(A block of data)
* * *

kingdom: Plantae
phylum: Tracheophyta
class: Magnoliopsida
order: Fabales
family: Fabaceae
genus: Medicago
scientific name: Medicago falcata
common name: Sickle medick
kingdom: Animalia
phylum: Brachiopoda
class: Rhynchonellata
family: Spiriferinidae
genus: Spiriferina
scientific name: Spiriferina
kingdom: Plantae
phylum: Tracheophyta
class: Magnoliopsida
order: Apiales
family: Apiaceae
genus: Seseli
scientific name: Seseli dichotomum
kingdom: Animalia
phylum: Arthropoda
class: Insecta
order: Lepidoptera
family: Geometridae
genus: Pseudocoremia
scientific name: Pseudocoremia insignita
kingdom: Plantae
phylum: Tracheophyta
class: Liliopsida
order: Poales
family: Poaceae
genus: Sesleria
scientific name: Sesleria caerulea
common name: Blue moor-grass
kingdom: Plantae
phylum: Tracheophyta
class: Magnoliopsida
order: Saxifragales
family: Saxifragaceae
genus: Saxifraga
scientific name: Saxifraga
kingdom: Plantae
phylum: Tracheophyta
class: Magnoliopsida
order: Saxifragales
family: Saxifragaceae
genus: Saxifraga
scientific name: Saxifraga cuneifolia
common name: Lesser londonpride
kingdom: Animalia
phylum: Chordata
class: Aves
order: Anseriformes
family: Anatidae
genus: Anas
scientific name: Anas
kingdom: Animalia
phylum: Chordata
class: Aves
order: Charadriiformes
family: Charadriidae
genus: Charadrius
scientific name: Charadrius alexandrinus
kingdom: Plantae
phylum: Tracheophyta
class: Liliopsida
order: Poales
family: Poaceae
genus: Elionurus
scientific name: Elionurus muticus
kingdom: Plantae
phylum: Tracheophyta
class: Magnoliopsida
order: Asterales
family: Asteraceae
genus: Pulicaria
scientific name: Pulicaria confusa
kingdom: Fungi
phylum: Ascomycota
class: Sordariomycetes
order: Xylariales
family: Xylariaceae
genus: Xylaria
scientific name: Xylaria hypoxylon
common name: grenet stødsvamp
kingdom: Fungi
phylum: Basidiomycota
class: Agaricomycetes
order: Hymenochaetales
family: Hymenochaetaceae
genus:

* * *

Reproduce the listing above in full, line for line, with no changes of any kind.

Answer to the task:
kingdom: Plantae
phylum: Tracheophyta
class: Magnoliopsida
order: Fabales
family: Fabaceae
genus: Medicago
scientific name: Medicago falcata
common name: Sickle medick
kingdom: Animalia
phylum: Brachiopoda
class: Rhynchonellata
family: Spiriferinidae
genus: Spiriferina
scientific name: Spiriferina
kingdom: Plantae
phylum: Tracheophyta
class: Magnoliopsida
order: Apiales
family: Apiaceae
genus: Seseli
scientific name: Seseli dichotomum
kingdom: Animalia
phylum: Arthropoda
class: Insecta
order: Lepidoptera
family: Geometridae
genus: Pseudocoremia
scientific name: Pseudocoremia insignita
kingdom: Plantae
phylum: Tracheophyta
class: Liliopsida
order: Poales
family: Poaceae
genus: Sesleria
scientific name: Sesleria caerulea
common name: Blue moor-grass
kingdom: Plantae
phylum: Tracheophyta
class: Magnoliopsida
order: Saxifragales
family: Saxifragaceae
genus: Saxifraga
scientific name: Saxifraga
kingdom: Plantae
phylum: Tracheophyta
class: Magnoliopsida
order: Saxifragales
family: Saxifragaceae
genus: Saxifraga
scientific name: Saxifraga cuneifolia
common name: Lesser londonpride
kingdom: Animalia
phylum: Chordata
class: Aves
order: Anseriformes
family: Anatidae
genus: Anas
scientific name: Anas
kingdom: Animalia
phylum: Chordata
class: Aves
order: Charadriiformes
family: Charadriidae
genus: Charadrius
scientific name: Charadrius alexandrinus
kingdom: Plantae
phylum: Tracheophyta
class: Liliopsida
order: Poales
family: Poaceae
genus: Elionurus
scientific name: Elionurus muticus
kingdom: Plantae
phylum: Tracheophyta
class: Magnoliopsida
order: Asterales
family: Asteraceae
genus: Pulicaria
scientific name: Pulicaria confusa
kingdom: Fungi
phylum: Ascomycota
class: Sordariomycetes
order: Xylariales
family: Xylariaceae
genus: Xylaria
scientific name: Xylaria hypoxylon
common name: grenet stødsvamp
kingdom: Fungi
phylum: Basidiomycota
class: Agaricomycetes
order: Hymenochaetales
family: Hymenochaetaceae
genus:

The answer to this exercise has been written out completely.